## AIM OF THE EXERCISE
Look through the records, and whenever a line includes the word "name", copy it.
--- DATA TO EXAMINE Enclosed Below ---
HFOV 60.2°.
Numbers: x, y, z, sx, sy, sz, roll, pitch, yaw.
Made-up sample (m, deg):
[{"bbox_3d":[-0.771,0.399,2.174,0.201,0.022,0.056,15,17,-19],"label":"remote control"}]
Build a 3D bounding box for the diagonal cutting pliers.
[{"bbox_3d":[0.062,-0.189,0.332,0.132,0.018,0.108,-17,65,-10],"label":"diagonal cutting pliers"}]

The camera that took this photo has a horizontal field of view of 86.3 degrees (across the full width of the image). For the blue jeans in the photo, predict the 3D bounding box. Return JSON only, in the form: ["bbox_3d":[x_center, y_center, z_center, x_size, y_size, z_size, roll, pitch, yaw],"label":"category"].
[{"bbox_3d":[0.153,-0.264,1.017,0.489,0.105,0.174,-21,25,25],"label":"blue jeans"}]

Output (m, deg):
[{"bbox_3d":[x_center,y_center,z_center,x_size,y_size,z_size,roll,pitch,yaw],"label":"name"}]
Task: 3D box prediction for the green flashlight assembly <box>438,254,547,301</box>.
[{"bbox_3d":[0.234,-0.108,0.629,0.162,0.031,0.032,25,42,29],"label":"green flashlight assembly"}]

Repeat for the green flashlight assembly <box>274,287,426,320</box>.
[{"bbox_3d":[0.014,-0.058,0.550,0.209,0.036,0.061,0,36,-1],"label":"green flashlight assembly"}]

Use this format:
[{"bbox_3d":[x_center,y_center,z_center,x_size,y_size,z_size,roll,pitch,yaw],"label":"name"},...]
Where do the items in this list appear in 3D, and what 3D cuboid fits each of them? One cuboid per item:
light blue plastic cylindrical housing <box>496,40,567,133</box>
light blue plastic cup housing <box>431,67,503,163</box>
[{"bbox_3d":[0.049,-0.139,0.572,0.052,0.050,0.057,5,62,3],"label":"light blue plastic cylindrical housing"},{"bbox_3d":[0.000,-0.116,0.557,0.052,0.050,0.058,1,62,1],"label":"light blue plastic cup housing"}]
--- End of Enclosed DATA TO EXAMINE ---
--- DATA TO EXAMINE Enclosed Below ---
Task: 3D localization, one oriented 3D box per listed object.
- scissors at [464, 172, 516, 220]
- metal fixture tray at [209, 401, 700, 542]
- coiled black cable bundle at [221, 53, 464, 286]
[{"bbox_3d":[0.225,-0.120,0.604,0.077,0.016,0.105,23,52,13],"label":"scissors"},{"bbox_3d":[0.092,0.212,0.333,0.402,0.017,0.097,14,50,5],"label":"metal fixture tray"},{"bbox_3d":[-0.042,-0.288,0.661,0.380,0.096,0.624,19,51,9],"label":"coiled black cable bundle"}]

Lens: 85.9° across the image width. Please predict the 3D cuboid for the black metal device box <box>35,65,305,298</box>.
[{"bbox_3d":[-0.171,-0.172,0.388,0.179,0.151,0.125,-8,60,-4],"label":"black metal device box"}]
--- End of Enclosed DATA TO EXAMINE ---
## ANSWER BELOW
[{"bbox_3d":[x_center,y_center,z_center,x_size,y_size,z_size,roll,pitch,yaw],"label":"name"}]
[{"bbox_3d":[x_center,y_center,z_center,x_size,y_size,z_size,roll,pitch,yaw],"label":"name"},...]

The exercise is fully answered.